If the Assembly approves the measure, the Santa Monica-based group is urging Gov. Jerry Brown to veto it,  Barrera said.

The bill, he said, “will create another hurdle for the public to access its last resort when common sense reforms are stymied by special interests' stranglehold in Sacramento."

Consumer Watchdog officials noted that sponsors of serious initiatives often submit multiple versions of a measure before deciding which one has the best chance for success. If the bill passes, an initiative could cost $4,000 or $6,000 in filing fees before making the ballot, group officials said.
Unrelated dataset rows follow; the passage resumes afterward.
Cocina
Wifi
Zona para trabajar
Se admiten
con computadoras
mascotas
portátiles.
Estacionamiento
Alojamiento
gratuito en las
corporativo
In a June 25 letter to the Assembly members, Consumer Watchdog warned that the bill would further the  dominance of a handful of moneyed interests.

“It's outrageous that the state that birthed direct democracy would charge its citizens an initiative fee that's five times greater than the next highest state,” Executive Director Carmen Balber wrote.

On his website, Low said the bill was prompted by a ballot initiative proposed in February by a Huntington Beach lawyer who wants to legalize the execution of homosexual and transgender people “by bullets to the head or any convenient means.”

Bloom’s spokesman Sean MacNeal, has said that the proposed measure “would discourage people from putting ballot initiatives out there just for giggles.”